# Задание 1
Приведите дословно все строки записей о диаграммах, идущих после текста. Картинки в ответ не включайте.

# Текст для чтения

Рафаэль и его соседки — страница 1 из 11

Людвиг Ахим фон АрнимРафаэль и его соседки

Повесть
* * *

Habent sua fata libelli8 — удивительно и непросто сложилась в России судьба книг Людвига Ахима фон Арнима. Крупнейший представитель гейдельбергского романтизма, автор сборников новелл, повестей, романов, стихов и драм, в отечественной традиции он известен прежде всего как соавтор сборника народных песен «Волшебный рог мальчика» (1806–1808). И тому есть причины: из огромного творческого наследия Арнима (относительно полное собрание сочинений на немецком составляет 22 тома) на русский язык до сих пор переведено и издано всего три произведения: в 1935 — «Изабелла Египетская, первая любовь императора Карла V» (перевод М. Петровского, «Немецкая романтическая повесть»), в 1979 — «Одержимый инвалид в форте Ратоно» (перевод И. Татариновой, «Избранная проза немецких романтиков») и в 1996 — «Майорат» (перевод В. Темнова, журнал «Волга»). Не переведено — следовательно, не существует…

Гейдельбергский романтизм долгое время оценивался критикой как «переходный», «промежуточный», «второстепенный»; но гейдельбергская школа представляет собой важный и самостоятельный этап в развитии немецкой литературы — этап, без которого сложно представить романтизм поздний, без которого не было бы того Гофмана, которого мы знаем и любим.

# Задание 2
Ответьте по тексту об Арниме:
(a) Сколько томов составляет относительно полное собрание сочинений Арнима на немецком?
(b) Кто перевел «Майорат»?
(c) Какого писателя, по словам текста, не было бы без гейдельбергской школы?

[Задания по диаграммам с кратким ответом]

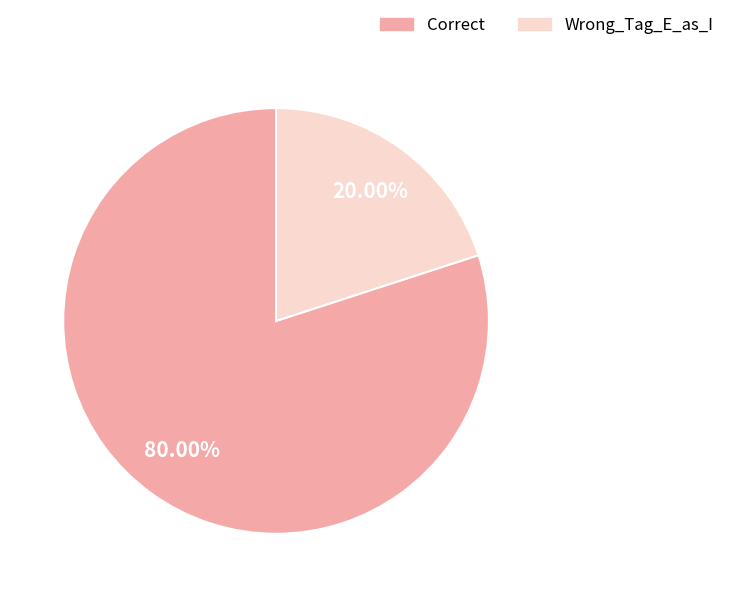

Do Correct and Wrong_Tag_E_as_I together represent more than half of the pie?

Yes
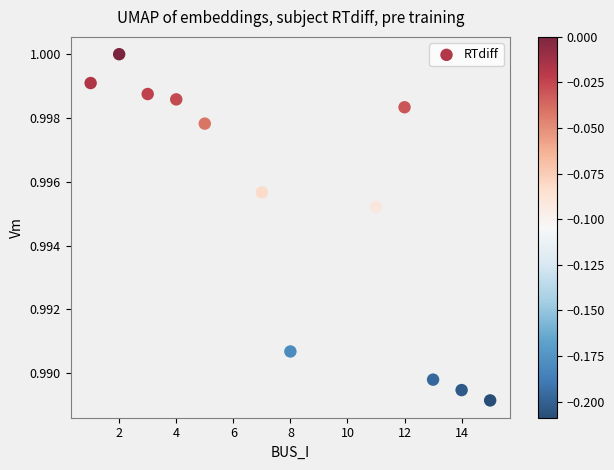

What is the range of X values (max minus min)?

14.0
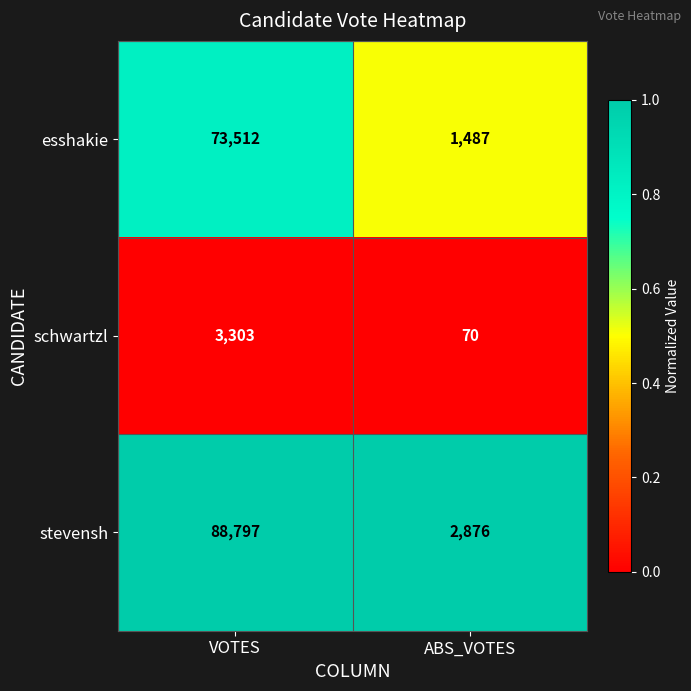

Which series has the widest spread of values?

stevensh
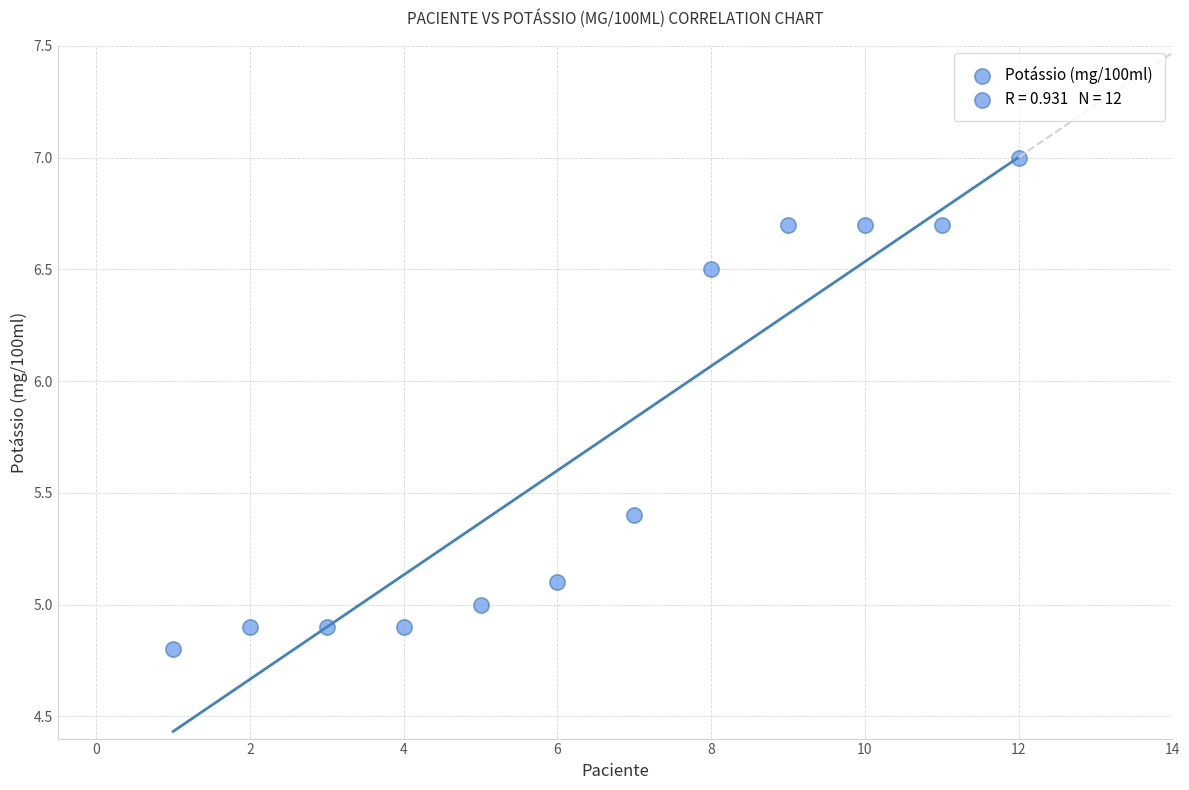

What is the range of X values (max minus min)?

11.0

# Решение задачи 1
Do Correct and Wrong_Tag_E_as_I together represent more than half of the pie?

Yes

What is the range of X values (max minus min)?

14.0

Which series has the widest spread of values?

stevensh

What is the range of X values (max minus min)?

11.0

# Решение задачи 2
(a) 22 тома.
(b) В. Темнов.
(c) Гофмана.